Task >> In the worked integration below, what condition on x is required for both logarithms to be real?

Extract >>
# How do you integrate int (5x-1)/(x^2-x-2) using partial fractions?

May 13, 2016

$2 \ln \left(x + 1\right) + 3 \ln \left(x - 2\right) + c$, with $x > 2$

#### Explanation:

Let $f \left(x\right) = \frac{5 x - 1}{{x}^{2} - x - 2}$

$= \frac{5 x - 1}{\left(x - 2\right) \left(x + 1\right)}$

$= \frac{A \left(x - 2\right) + B \left(x + 1\right)}{\left(x - 2\right) \left(x + 1\right)}$

$= \frac{A}{x + 1} + \frac{B}{x - 2}$

Determine matching A and B from $A \left(x - 2\right) + B \left(x + 1\right) = 5 x - 1$

Comparing coefficients of x, A+B=5. Comparing constants, $- 2 A + B = - 1$.

Solving, A = 2 and B = 3.

Now, $\int f \left(x\right) \mathrm{dx}$

$= 2 \int \frac{1}{x + 1} \mathrm{dx} + 3 \int \frac{1}{x - 2} \mathrm{dx}$

$= 2 \ln \left(x + 1\right) + 3 \ln \left(x - 2\right) + C$

For both the logarithms to be real, $x > 2$

Extracted data >>
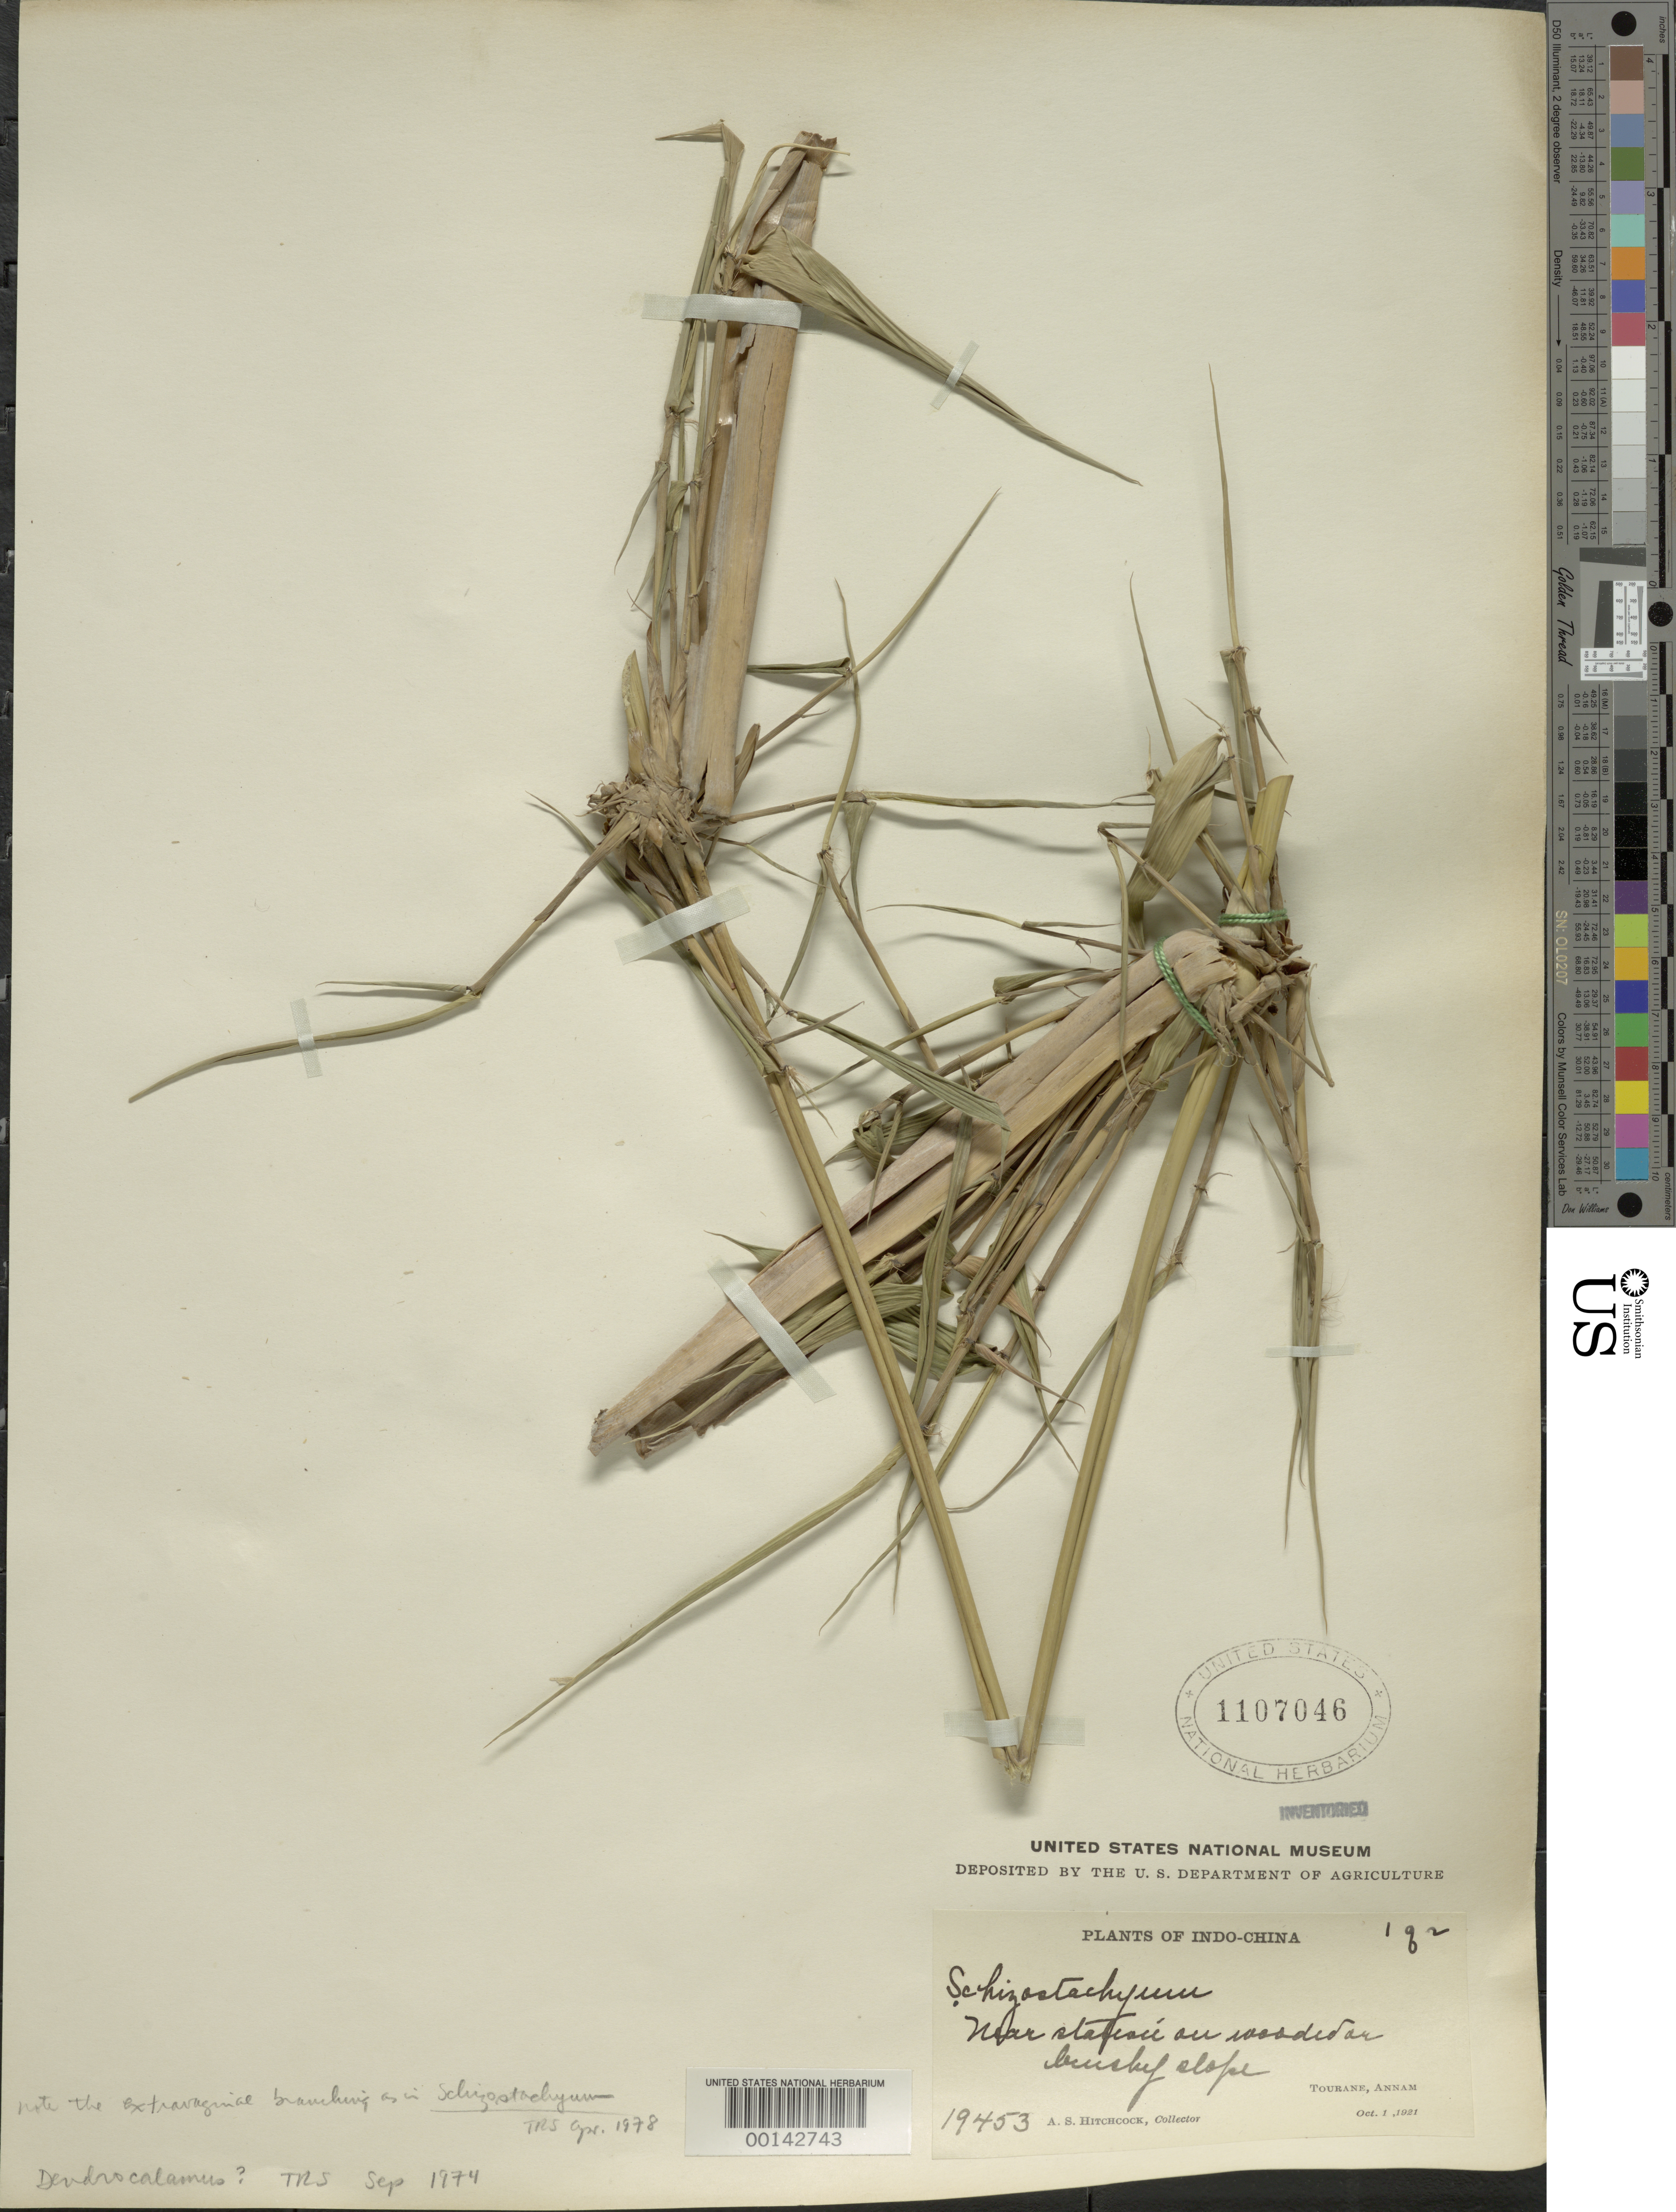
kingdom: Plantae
==
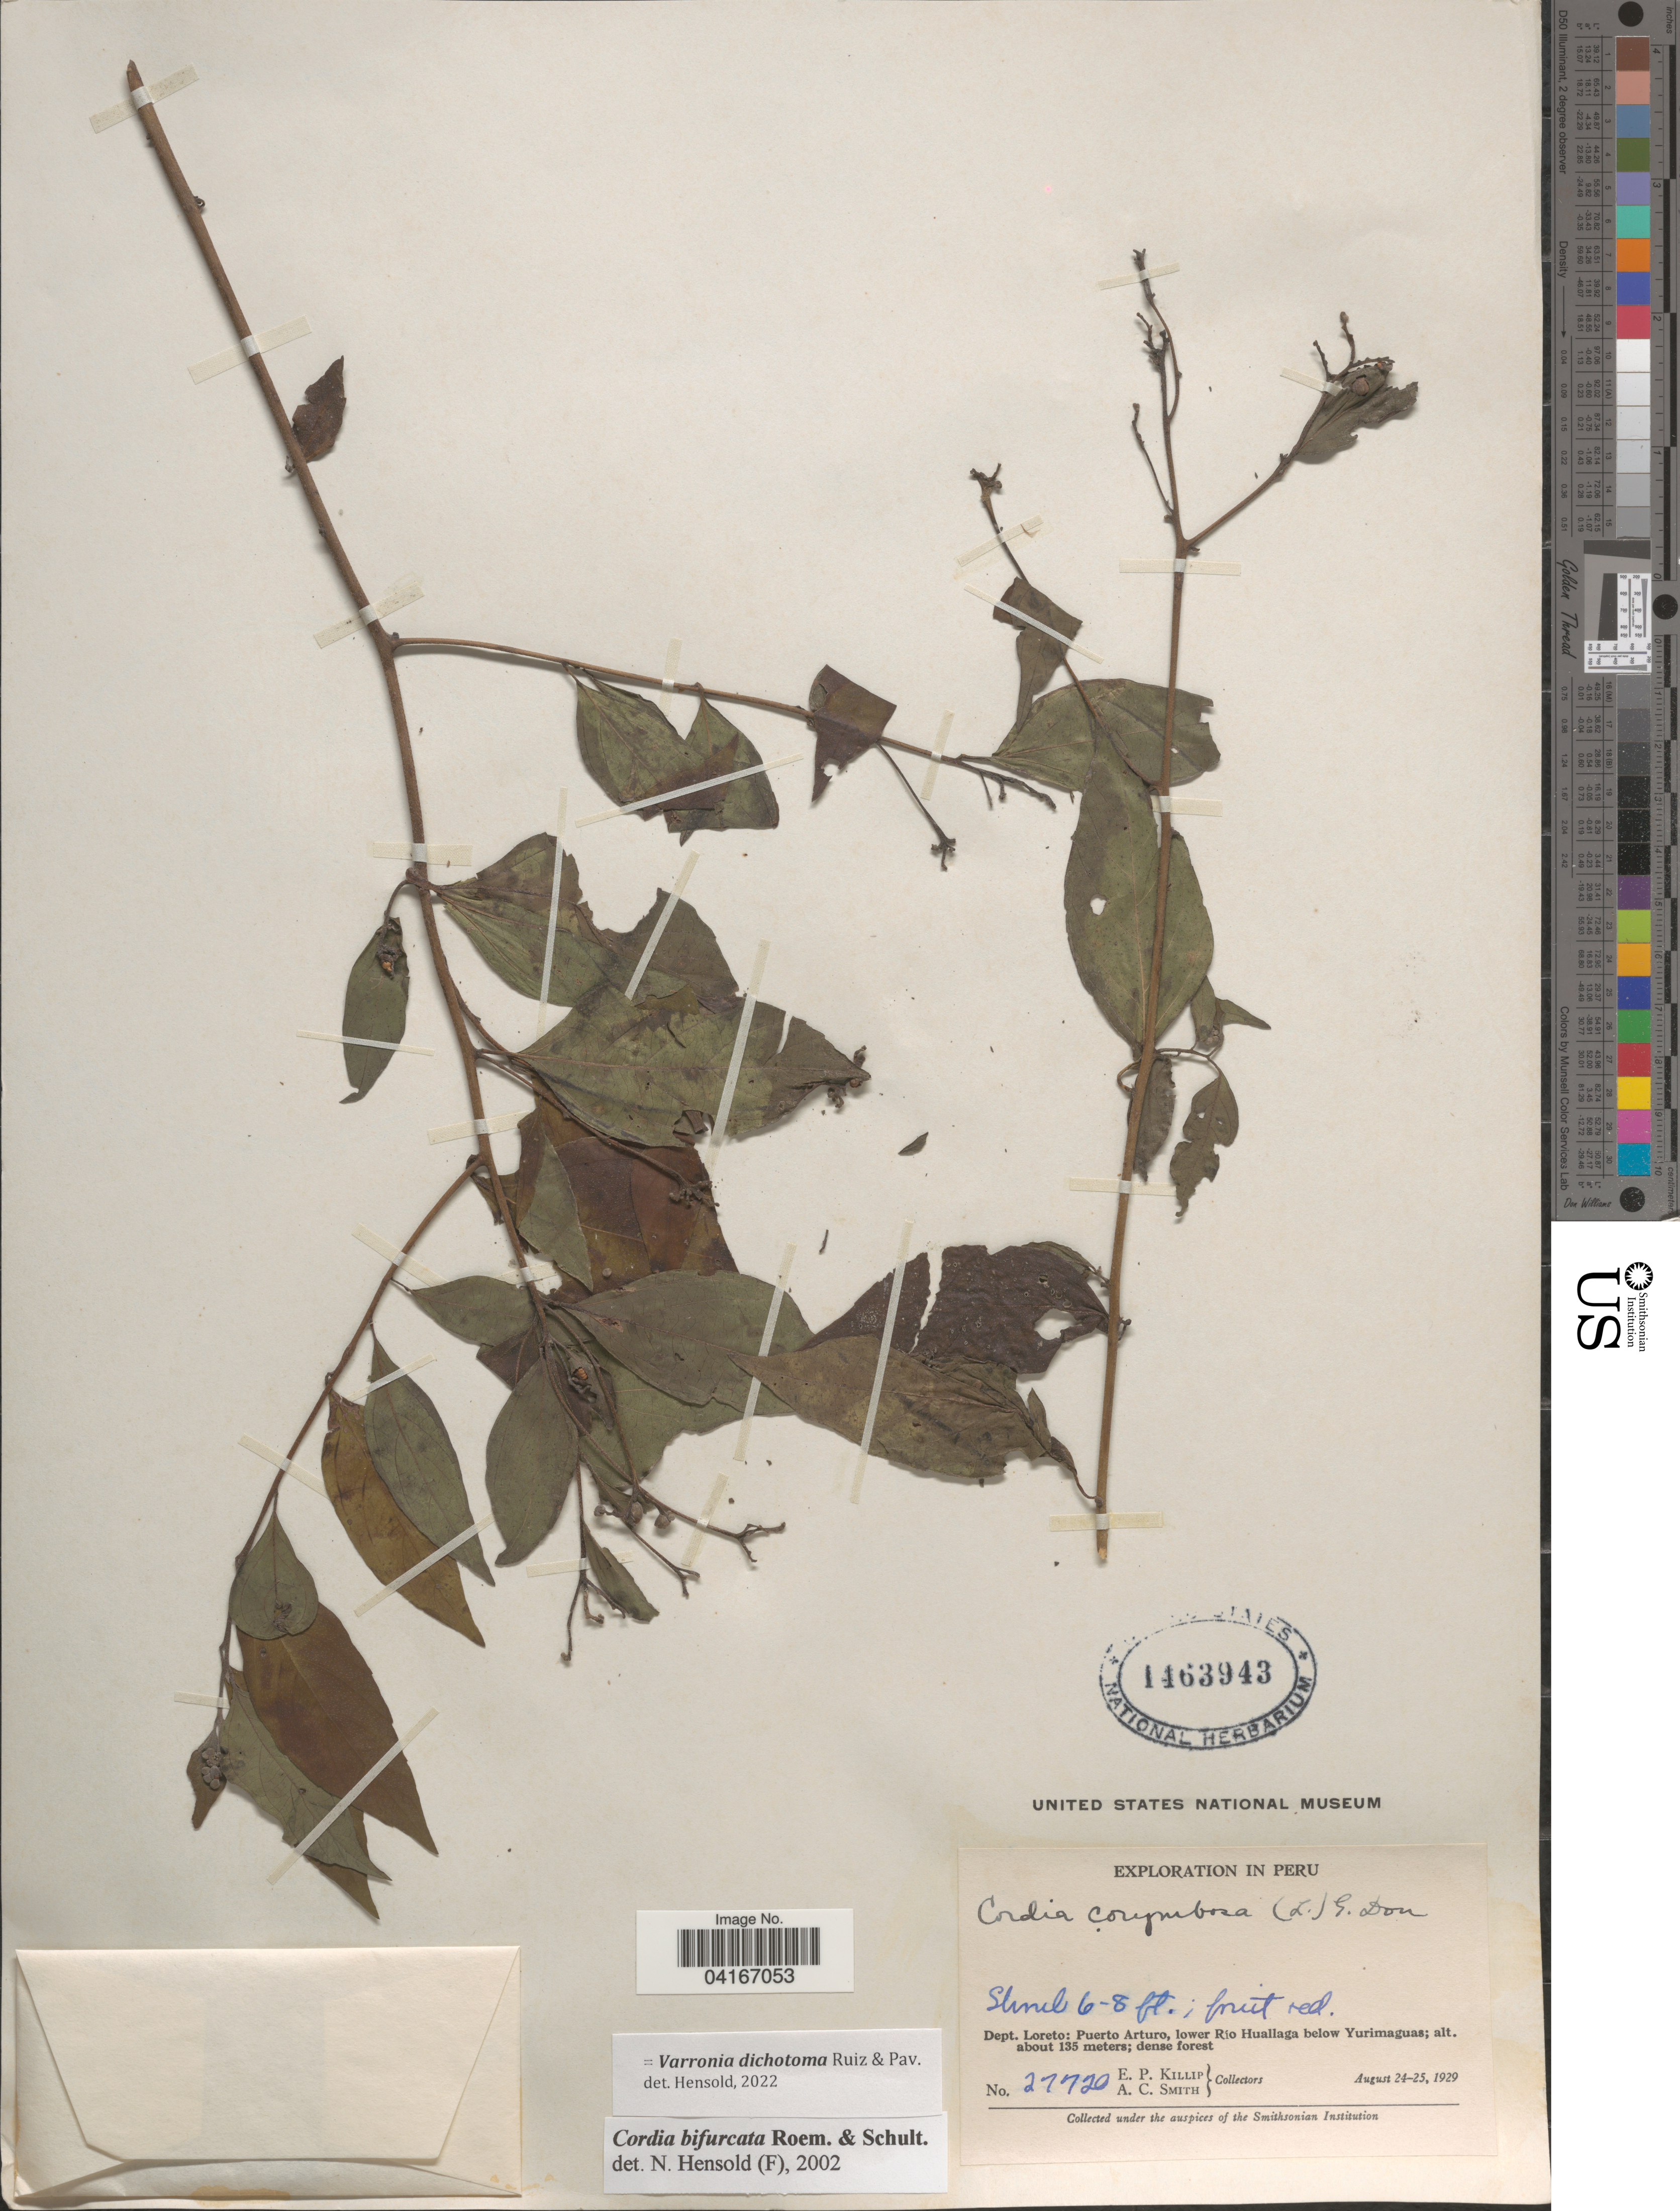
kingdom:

Result of this exercise >> x > 2